Set task ▸ Copy every line of the listing below word for word, leaving out the pictures.

(Data items)
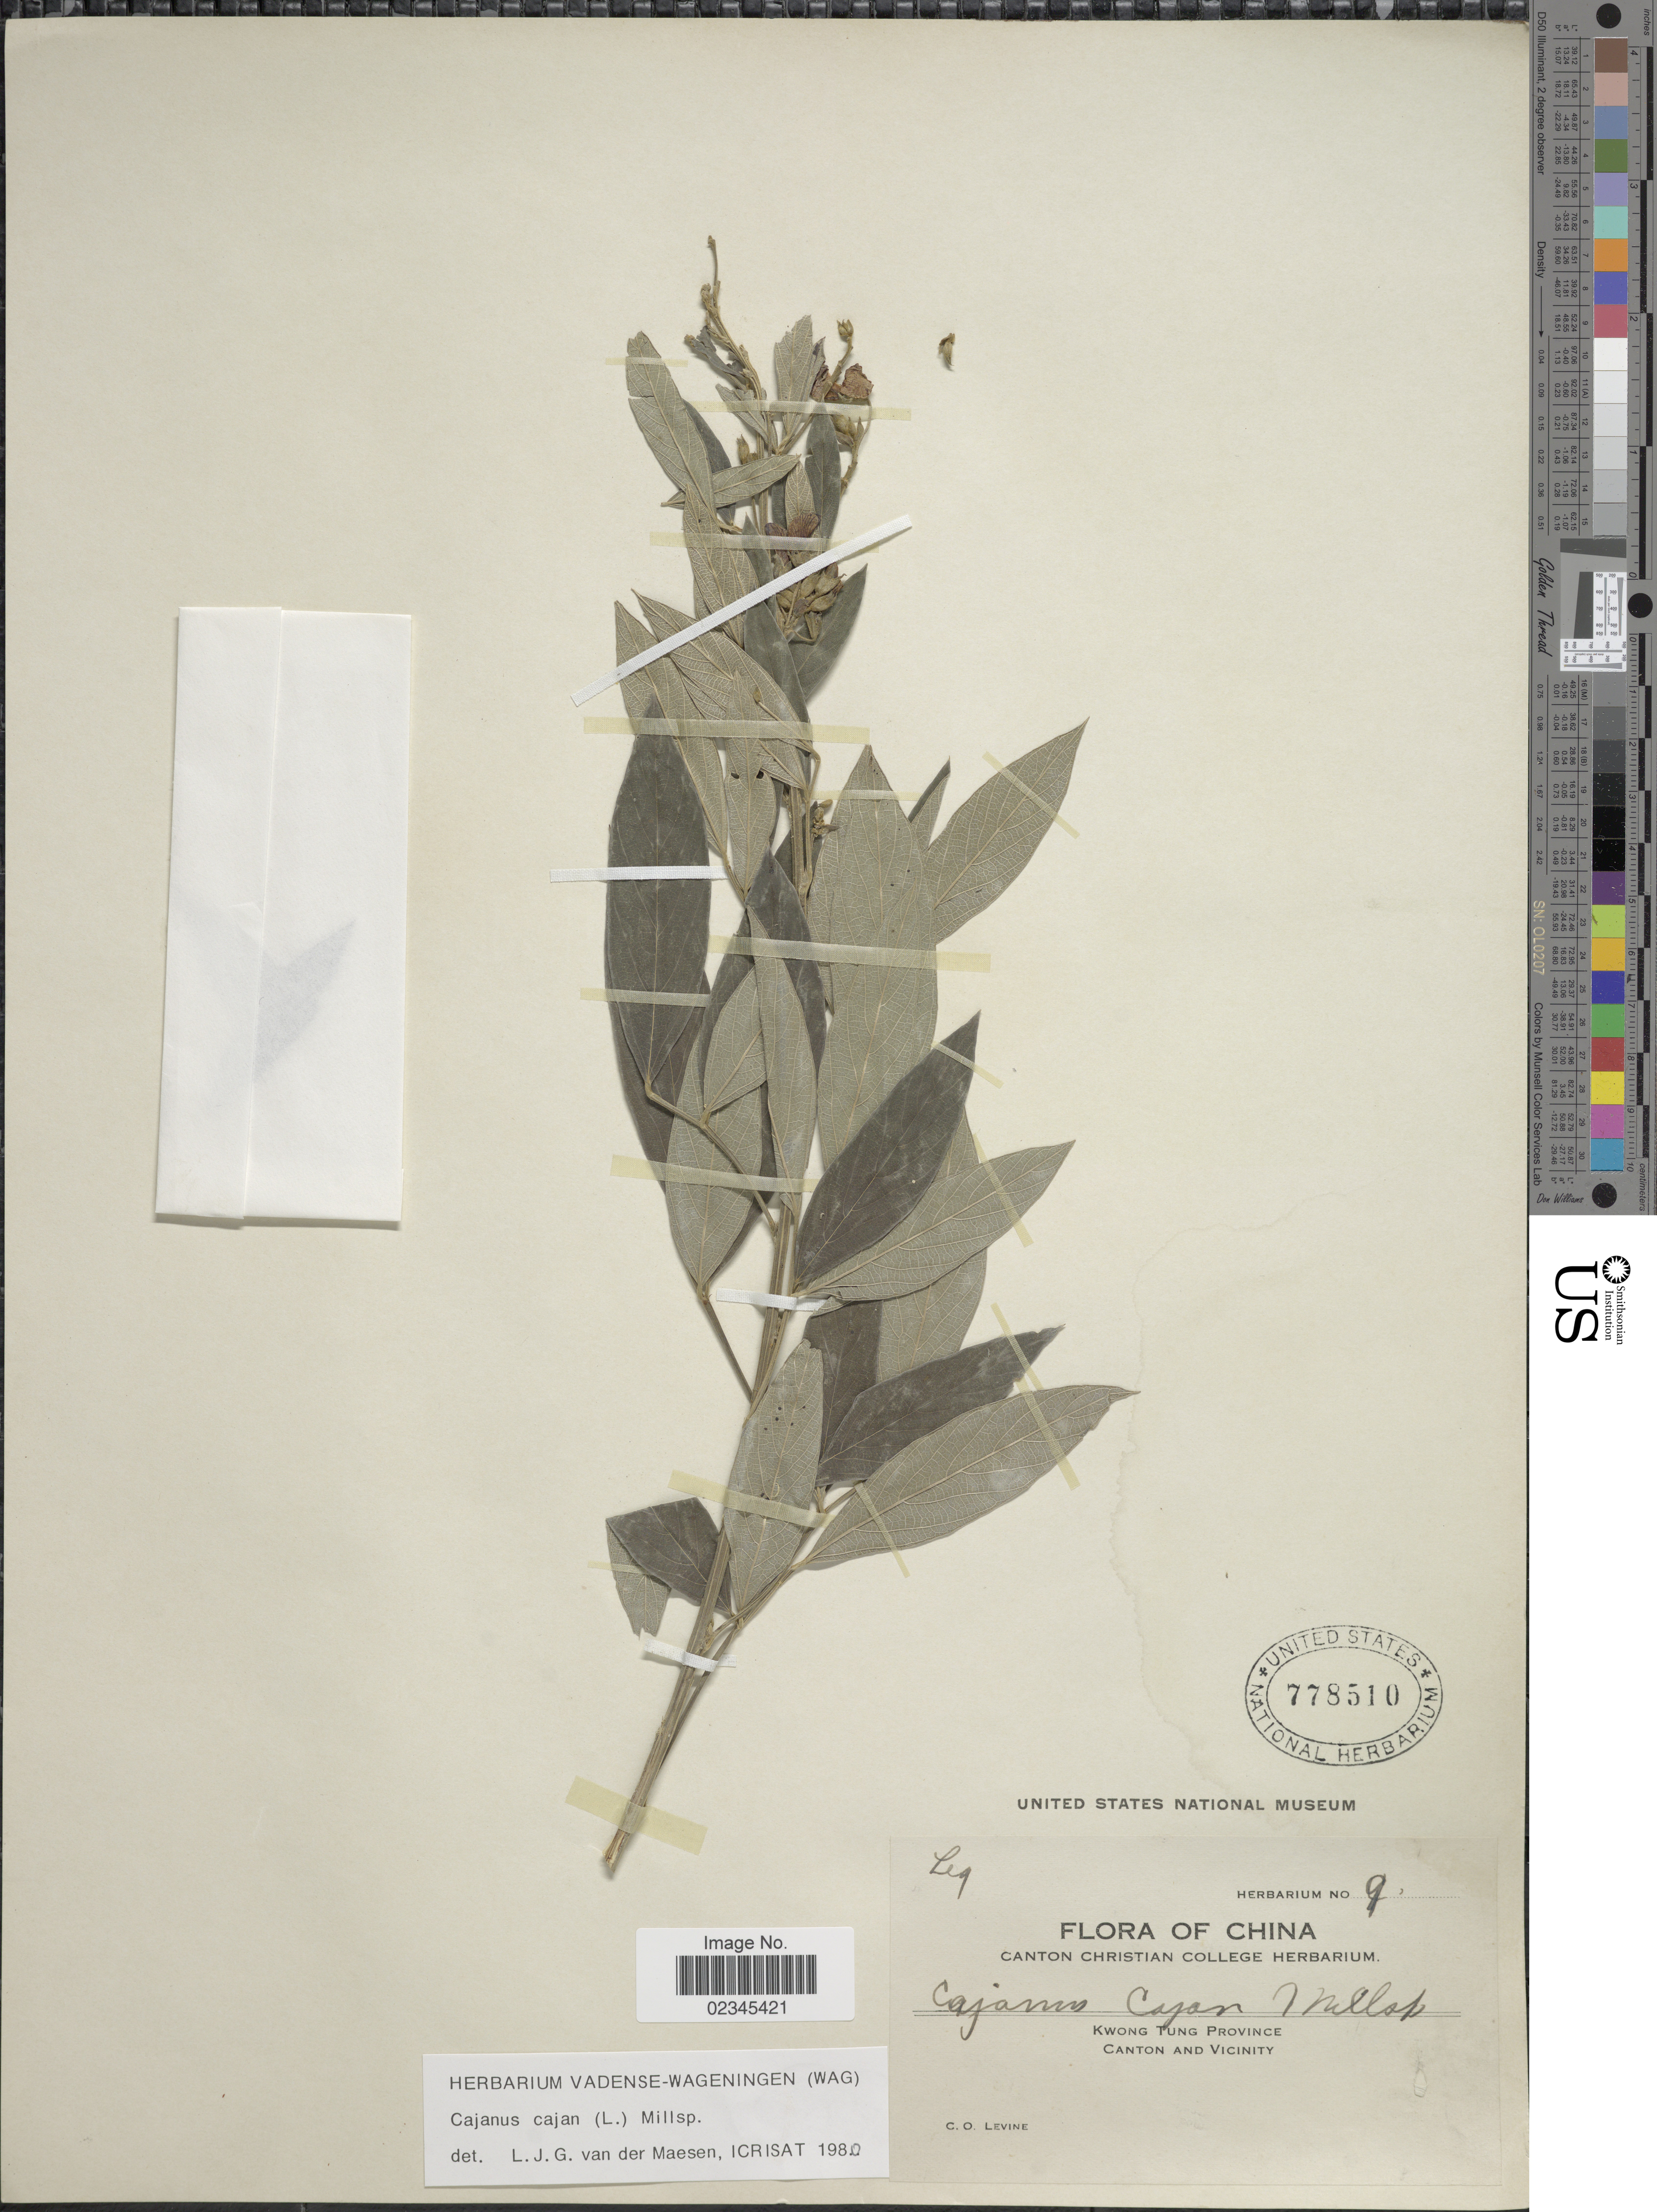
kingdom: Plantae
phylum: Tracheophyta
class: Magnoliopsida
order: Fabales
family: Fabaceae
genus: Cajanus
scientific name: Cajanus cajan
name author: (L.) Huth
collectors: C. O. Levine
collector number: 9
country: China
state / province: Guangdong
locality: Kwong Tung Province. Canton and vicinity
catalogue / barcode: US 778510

Finished exercise ▸
kingdom: Plantae
phylum: Tracheophyta
class: Magnoliopsida
order: Fabales
family: Fabaceae
genus: Cajanus
scientific name: Cajanus cajan
name author: (L.) Huth
collectors: C. O. Levine
collector number: 9
country: China
state / province: Guangdong
locality: Kwong Tung Province. Canton and vicinity
catalogue / barcode: US 778510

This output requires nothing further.